At age three he was referred for speech and language therapy as his talking was very limited, but he was discharged from the service soon afterwards, and now we can’t keep him quiet.

And last year, in his pre-school nursery setting, he was placed on a learning plan to support his social and communication development, but by the time he left to start school a year later, he was hitting all of his key milestones.

And do you know what? All of my googling, fretting, stressing, and worrying never changed a thing!

Parenting with intention

The fact is that I (and my husband) were specifically entrusted with this precious little boy to love and look after, and yes to advocate for at times when he needs us to. What an incredible privilege that is! And so what, if this means that I have had to learn to put aside some of my own preferences and parent in a more flexible way? How dare I wish that he was a bit more like everybody else.

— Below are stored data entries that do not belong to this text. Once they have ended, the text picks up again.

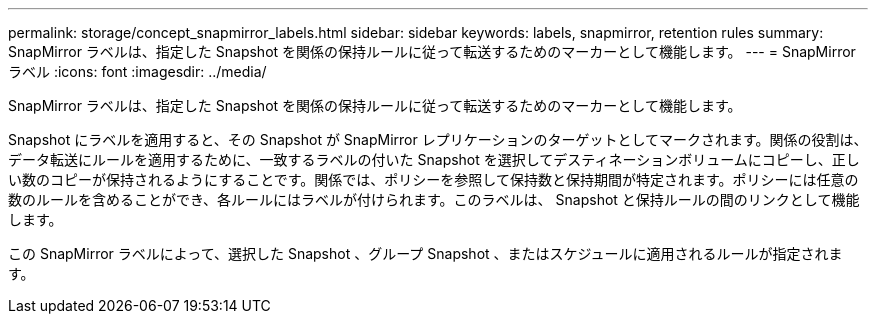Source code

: ---
permalink: storage/concept_snapmirror_labels.html 
sidebar: sidebar 
keywords: labels, snapmirror, retention rules 
summary: SnapMirror ラベルは、指定した Snapshot を関係の保持ルールに従って転送するためのマーカーとして機能します。 
---
= SnapMirror ラベル
:icons: font
:imagesdir: ../media/


[role="lead"]
SnapMirror ラベルは、指定した Snapshot を関係の保持ルールに従って転送するためのマーカーとして機能します。

Snapshot にラベルを適用すると、その Snapshot が SnapMirror レプリケーションのターゲットとしてマークされます。関係の役割は、データ転送にルールを適用するために、一致するラベルの付いた Snapshot を選択してデスティネーションボリュームにコピーし、正しい数のコピーが保持されるようにすることです。関係では、ポリシーを参照して保持数と保持期間が特定されます。ポリシーには任意の数のルールを含めることができ、各ルールにはラベルが付けられます。このラベルは、 Snapshot と保持ルールの間のリンクとして機能します。

この SnapMirror ラベルによって、選択した Snapshot 、グループ Snapshot 、またはスケジュールに適用されるルールが指定されます。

You may not have a child on the ASD pathway like me, but when it comes to parenting there’s so many different circumstances and situations that you can leave you feeling slightly blindsided. And to be an effective parent means learning how to constantly pivot and adjust our approach along the way.

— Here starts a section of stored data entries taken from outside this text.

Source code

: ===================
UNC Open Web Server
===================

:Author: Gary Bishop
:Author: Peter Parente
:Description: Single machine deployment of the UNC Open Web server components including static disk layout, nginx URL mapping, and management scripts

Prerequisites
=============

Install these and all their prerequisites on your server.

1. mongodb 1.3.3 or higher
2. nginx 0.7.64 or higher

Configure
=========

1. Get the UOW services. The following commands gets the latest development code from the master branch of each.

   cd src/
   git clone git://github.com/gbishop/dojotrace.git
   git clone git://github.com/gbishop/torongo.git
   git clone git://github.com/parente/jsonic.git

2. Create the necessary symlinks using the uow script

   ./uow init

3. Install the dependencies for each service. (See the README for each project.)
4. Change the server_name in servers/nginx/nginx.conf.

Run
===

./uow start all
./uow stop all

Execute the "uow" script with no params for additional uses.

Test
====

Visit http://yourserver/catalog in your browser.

Friends with two, three, or even four children, often tell me how each one of their children is different and what works for one sibling, often simply doesn’t cut it for the next. They have to learn to parent each child as an individual. There simply is no one size fits all for kids.

This is true for absolutely all children, but even more important for children with SEND needs or ASD traits. And that’s challenging for us as parents. So I don’t want to make light of how difficult some of this pivoting and adjusting can be.

I recognize that autism and other disabilities can cover such a wide spectrum of conditions, and that there are huge variations in terms of the level of challenge posed for a child too. I can only really speak out of my own experiences, and my son is not on the most severe end of this spectrum where those needs can become very complex.

But what if some of the biggest challenges that we face in parenting, actually turn out to be some of the greatest lessons or gifts in our lives? And what if some of the biggest challenges that our children face, turn out to be interlaced with their unique purpose and gifting too? Our strengths and weaknesses can so often turn out to be two sides of the same coin.

Where we are now

A couple of weeks ago, just over 14 months after that first assessment, my son was reviewed by the same doctor again. But this time the conversation with the pediatrician felt strangely reassuring as he explained the next steps in the process, which I think that this was indicative of a shift inside me as much as anything.

Over the coming 12-18 months Ben will most probably be invited to several assessments with a panel of professionals, and information will also be gathered from his school. And after all of that, they may or may not decide to provide a conclusive diagnosis for Ben of any of the conditions that sit within the autism spectrum. It depends if a diagnosis would actually be helpful in supporting him.

I have also learned that the pathway is open-ended. So even if no diagnosis is made, we can still choose to keep him on the pathway and request further reviews in the future if we become concerned about anything as he gets older.

But ultimately, today I feel pretty relaxed about whether they settle on a formal diagnosis or not. Because whatever the outcome, it doesn’t actually change anything. I adore my son completely and wholeheartedly, and I am so proud of the person he is becoming, exactly as he is!